▶ _Problem statement_: Whenever a line in the listing contains "tail", copy that line.

▶ _Given data_:
————
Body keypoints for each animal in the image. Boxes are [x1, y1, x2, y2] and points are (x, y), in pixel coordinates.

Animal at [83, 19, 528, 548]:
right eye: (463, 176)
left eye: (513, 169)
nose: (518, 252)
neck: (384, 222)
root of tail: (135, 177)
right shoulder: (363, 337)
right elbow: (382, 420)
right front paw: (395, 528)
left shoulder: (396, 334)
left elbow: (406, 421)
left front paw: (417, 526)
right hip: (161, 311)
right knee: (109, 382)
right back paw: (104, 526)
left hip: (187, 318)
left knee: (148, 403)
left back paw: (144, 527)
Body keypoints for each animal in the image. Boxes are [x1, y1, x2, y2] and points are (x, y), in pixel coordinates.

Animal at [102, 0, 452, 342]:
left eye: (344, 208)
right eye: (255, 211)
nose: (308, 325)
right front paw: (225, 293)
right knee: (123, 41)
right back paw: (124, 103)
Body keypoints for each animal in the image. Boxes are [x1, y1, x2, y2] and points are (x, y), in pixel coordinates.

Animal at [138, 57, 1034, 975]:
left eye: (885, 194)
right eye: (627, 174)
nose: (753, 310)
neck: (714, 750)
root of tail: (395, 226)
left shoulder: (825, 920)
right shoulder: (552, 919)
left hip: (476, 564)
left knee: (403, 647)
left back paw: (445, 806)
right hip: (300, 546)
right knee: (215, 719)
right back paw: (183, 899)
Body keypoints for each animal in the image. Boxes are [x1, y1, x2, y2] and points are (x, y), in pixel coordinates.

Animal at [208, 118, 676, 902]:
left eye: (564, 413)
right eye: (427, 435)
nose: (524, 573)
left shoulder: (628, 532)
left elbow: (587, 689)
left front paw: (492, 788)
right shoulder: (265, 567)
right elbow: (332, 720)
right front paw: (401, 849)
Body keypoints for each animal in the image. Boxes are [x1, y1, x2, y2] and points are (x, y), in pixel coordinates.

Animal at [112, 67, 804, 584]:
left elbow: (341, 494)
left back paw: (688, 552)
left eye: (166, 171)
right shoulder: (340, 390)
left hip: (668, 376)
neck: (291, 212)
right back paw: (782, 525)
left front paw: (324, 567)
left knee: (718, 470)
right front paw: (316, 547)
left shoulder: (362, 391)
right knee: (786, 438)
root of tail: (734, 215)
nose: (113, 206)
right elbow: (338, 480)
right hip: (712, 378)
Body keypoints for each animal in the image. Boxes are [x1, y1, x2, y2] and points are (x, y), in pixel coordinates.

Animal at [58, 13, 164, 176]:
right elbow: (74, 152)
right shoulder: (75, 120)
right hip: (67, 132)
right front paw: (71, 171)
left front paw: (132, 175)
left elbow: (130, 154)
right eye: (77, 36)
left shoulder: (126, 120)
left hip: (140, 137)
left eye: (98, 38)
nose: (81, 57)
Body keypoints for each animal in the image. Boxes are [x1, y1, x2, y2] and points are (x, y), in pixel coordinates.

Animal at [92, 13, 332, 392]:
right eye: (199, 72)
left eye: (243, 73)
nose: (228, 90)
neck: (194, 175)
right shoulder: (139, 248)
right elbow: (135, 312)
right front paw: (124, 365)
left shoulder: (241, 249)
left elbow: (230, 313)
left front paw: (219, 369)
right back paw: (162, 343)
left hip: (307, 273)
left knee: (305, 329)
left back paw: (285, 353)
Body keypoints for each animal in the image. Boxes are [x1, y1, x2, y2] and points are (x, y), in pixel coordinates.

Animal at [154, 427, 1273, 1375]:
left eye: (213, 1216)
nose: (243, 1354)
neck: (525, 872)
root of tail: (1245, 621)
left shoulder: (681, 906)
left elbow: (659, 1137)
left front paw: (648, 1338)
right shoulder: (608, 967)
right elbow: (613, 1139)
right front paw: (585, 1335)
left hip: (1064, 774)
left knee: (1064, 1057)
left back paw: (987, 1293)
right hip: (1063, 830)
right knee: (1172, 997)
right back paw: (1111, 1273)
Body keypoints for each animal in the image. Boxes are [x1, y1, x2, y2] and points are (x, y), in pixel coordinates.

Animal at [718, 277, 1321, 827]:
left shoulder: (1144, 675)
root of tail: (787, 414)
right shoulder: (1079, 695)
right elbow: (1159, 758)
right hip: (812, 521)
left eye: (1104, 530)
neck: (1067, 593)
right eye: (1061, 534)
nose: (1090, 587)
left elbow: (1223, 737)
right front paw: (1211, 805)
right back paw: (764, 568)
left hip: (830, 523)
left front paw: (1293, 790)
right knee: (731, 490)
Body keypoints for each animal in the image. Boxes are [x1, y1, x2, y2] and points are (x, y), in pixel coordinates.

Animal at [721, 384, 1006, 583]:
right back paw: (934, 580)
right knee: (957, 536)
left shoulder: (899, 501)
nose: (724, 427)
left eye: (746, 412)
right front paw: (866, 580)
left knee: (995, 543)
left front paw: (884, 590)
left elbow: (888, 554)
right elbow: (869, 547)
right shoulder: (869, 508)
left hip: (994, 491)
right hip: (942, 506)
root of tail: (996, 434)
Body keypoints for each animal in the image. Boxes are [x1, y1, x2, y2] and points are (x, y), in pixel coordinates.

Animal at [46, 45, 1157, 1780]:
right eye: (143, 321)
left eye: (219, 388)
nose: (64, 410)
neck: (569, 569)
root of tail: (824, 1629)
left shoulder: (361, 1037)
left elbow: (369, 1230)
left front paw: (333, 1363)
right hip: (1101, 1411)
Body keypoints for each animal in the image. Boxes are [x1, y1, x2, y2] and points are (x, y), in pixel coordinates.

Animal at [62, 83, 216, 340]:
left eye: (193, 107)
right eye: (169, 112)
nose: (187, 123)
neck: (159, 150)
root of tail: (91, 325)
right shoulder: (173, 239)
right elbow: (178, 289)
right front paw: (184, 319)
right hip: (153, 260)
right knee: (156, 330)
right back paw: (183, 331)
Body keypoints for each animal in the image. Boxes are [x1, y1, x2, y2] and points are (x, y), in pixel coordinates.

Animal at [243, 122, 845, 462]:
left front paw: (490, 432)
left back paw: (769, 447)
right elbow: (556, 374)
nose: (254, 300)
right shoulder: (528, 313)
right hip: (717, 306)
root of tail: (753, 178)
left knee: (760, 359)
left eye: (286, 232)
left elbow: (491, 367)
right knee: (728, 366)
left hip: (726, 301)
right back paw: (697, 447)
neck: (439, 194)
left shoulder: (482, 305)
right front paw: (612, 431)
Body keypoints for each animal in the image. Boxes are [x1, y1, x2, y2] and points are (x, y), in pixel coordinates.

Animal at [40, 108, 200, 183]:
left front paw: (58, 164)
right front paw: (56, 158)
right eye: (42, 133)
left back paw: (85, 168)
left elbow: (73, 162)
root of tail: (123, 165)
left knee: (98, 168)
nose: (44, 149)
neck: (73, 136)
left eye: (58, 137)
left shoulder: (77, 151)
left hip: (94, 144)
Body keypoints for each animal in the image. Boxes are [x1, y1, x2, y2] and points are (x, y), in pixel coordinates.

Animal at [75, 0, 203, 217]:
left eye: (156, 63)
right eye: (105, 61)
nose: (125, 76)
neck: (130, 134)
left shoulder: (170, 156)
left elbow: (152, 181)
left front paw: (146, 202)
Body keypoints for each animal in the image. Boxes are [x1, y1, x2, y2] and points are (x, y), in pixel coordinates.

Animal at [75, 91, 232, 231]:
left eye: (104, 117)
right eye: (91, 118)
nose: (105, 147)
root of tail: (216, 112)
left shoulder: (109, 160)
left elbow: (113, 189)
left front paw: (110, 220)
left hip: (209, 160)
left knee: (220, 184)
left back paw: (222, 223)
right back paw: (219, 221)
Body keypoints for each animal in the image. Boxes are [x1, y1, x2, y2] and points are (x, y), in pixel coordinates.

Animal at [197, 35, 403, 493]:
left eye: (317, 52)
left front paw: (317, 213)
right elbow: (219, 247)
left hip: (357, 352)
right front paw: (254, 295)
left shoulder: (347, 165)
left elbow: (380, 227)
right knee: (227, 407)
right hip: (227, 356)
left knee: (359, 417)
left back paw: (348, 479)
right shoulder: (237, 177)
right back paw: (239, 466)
————
▶ _Finished task_:
root of tail: (135, 177)
root of tail: (395, 226)
root of tail: (734, 215)
root of tail: (1245, 621)
root of tail: (787, 414)
root of tail: (996, 434)
root of tail: (824, 1629)
root of tail: (91, 325)
root of tail: (753, 178)
root of tail: (123, 165)
root of tail: (216, 112)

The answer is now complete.